DADA’s update to the SandBar pool complex, now starring a dining deck along Eagle Beach, also reinterprets the swirl of gold, coral, and purple hues revealed during the island’s dramatic sunrises and sunsets.
Hot Heart
Just off the coast of Helsinki, Finland, a cluster of islands strewn with thermal energy storage tanks and recreational wonders alike promises to fulfill the city’s goal for a carbon-neutral heating system by 2030. The artificial intelligence-operated Hot Heart, conceived by New York- and Turin, Italy-based Carlo Ratti Associati, in collaboration with a team of consultants, was named a Helsinki Energy Challenge winning proposal.
“Our vision is that every citizen needs to be involved [in] fighting climate change. In this sense, the Hot Heart story is as much about technical infrastructure as it is about public space,” says founding partner and chairman Carlo Ratti, who also directs the MIT Senseable City Lab.
Hot Heart acts as “a huge battery, storing energy generated from renewable sources such as wind power and then releasing it” into Helsinki’s heat distribution channels as needed during the winter, Ratti says.
“Imagine taking a boat to a tropical archipelago in the middle of the Baltic Sea, heated and lit all year-round. It would exhibit the potential of technology and sustainability and address our inner biophilia.”
FX Mayr Wellness Eco Retreat
A mountain in China’s southeastern Zhejiang province is a fitting backdrop for the first FX Mayr Wellness Eco Retreat, scheduled to open in 2023.
“When we visited the site, we envisioned a small building that had a human scale and wasn’t too intrusive,” says Wendy Saunders, cofounder of Shanghai-based AIM Architecture.
But the scope of the retreat made that impossible. At nearly 270,000 square feet, the resulting structure was instead staggeringly invasive, prompting the design team to elevate it and cultivate varied landscaping underneath, simultaneously keeping disturbances to the environs to a minimum. Given the program’s demands for a connected circulation, orchestrating the layout was another challenge.
The client was “adamant about a certain tree and the energy focus of it, so we literally worked around that,” she explains. This culminated in three stories of timber shaped into an arresting loop.
“The sheer hugeness of the building, what we were initially somewhat afraid of, is also its highlight,” says Saunders. “We are excited about the prospect of it hovering high enough on the slope that whatever fauna and flora that come with it will be able to prosper once the building is built and nature settles down again.”
River Ring
Bjarke Ingels Group (BIG) is lending its sustainable design and urban planning know-how to a novel New York proposal. Scheduled for completion in the next five years, the River Ring development aims to transform a former fuel-oil storage site in Williamsburg, Brooklyn into a vibrant waterfront with two striking residential towers, also designed by BIG, which will house 1,000 rental apartments (about 250 units are slated as affordable housing).
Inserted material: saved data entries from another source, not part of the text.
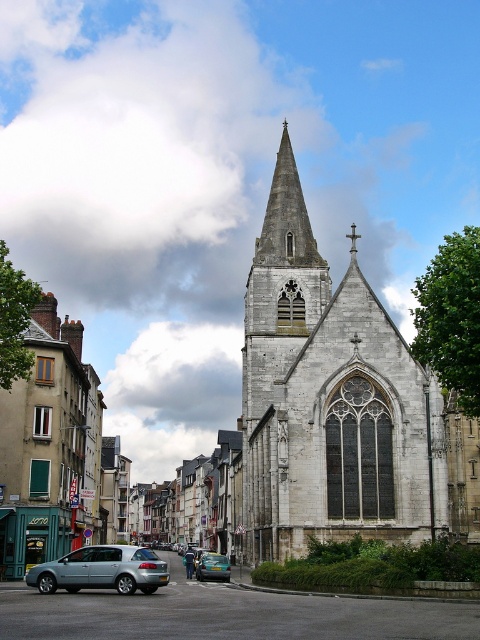
Who is positioned more to the right, light blue metallic hatchback at lower left or metallic blue sedan at center?

metallic blue sedan at center is more to the right.

What do you see at coordinates (101, 570) in the screenshot?
I see `light blue metallic hatchback at lower left` at bounding box center [101, 570].

This screenshot has width=480, height=640. Identify the location of light blue metallic hatchback at lower left. (101, 570).

Is stone church at center smaller than light blue metallic hatchback at lower left?

Incorrect, stone church at center is not smaller in size than light blue metallic hatchback at lower left.

Is stone church at center to the left of light blue metallic hatchback at lower left from the viewer's perspective?

In fact, stone church at center is to the right of light blue metallic hatchback at lower left.

Describe the element at coordinates (248, 426) in the screenshot. Image resolution: width=480 pixels, height=640 pixels. I see `stone church at center` at that location.

You are a GUI agent. You are given a task and a screenshot of the screen. Output one action in this format:
    pyautogui.click(x=<x>, y=<y>)
    Task: Click on the stone church at center
    The width and height of the screenshot is (480, 640).
    Given the screenshot: What is the action you would take?
    pyautogui.click(x=248, y=426)

Does gray stone church at center appear on the left side of light blue metallic hatchback at lower left?

No, gray stone church at center is not to the left of light blue metallic hatchback at lower left.

Who is higher up, gray stone church at center or light blue metallic hatchback at lower left?

gray stone church at center is higher up.

Does point (271, 484) come behind point (46, 580)?

That is True.

Identify the location of gray stone church at center. This screenshot has height=640, width=480. [338, 404].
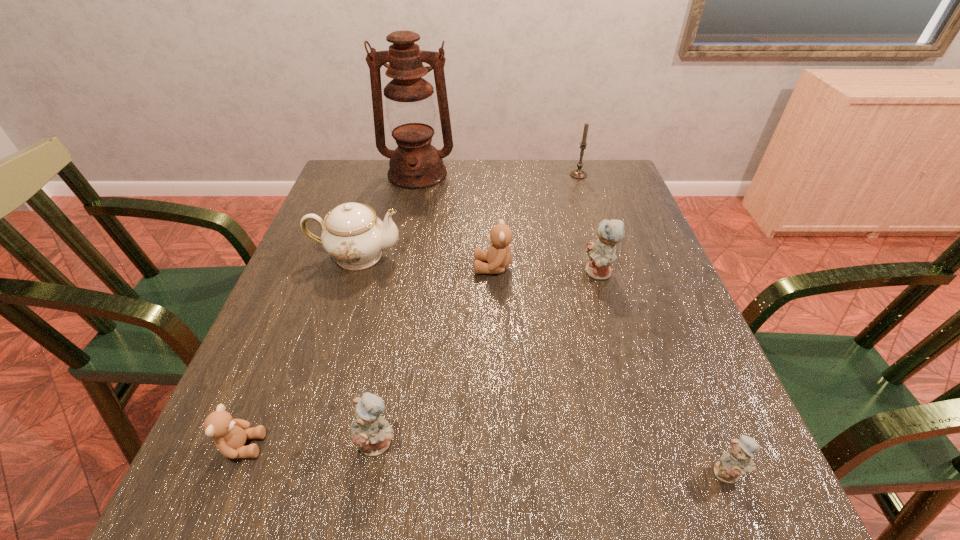
The width and height of the screenshot is (960, 540). Find the location of `vacant space situated 0.100m on the face of the fifth object from left to right`. vacant space situated 0.100m on the face of the fifth object from left to right is located at coordinates (432, 267).

You are a GUI agent. You are given a task and a screenshot of the screen. Output one action in this format:
    pyautogui.click(x=<x>, y=<y>)
    Task: Click on the free location located 0.070m on the face of the fifth object from left to right
    
    Given the screenshot: What is the action you would take?
    pyautogui.click(x=444, y=267)

Locate an element on the screen. vacant space located 0.100m on the front-facing side of the second smallest blue teddy bear is located at coordinates (363, 528).

Identify the location of vacant space located 0.260m on the face of the left brown teddy bear. The height and width of the screenshot is (540, 960). (422, 446).

The height and width of the screenshot is (540, 960). What are the coordinates of `oil lamp located in the far edge section of the desktop` in the screenshot? It's located at (415, 164).

The width and height of the screenshot is (960, 540). In order to click on candle at the far edge in this screenshot , I will do `click(578, 173)`.

The image size is (960, 540). In order to click on object located in the near edge section of the desktop in this screenshot , I will do `click(737, 461)`.

Identify the location of oil lamp at the left edge. 415,164.

The width and height of the screenshot is (960, 540). What are the coordinates of `chinaware that is positioned at the left edge` in the screenshot? It's located at 352,234.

The namesake “ring” is a circular boardwalk connecting visitors to the beach, planned nature trails, and viewpoints fashioned from old oil-storage infrastructure, while the public park and beach will serve as a sort of barrier to rising sea levels. The 3.5-acre project is developed by Two Trees Management with landscape architecture by James Corner Field Operations—the team that is also revitalizing the former Domino Sugar Refinery down the street—and could safeguard more than 500 inland properties from flooding during the next Hurricane Sandy-level storm.
“We’re changing something from an industrial past into a greener future,” says BIG partner Kai-Uwe Bergmann.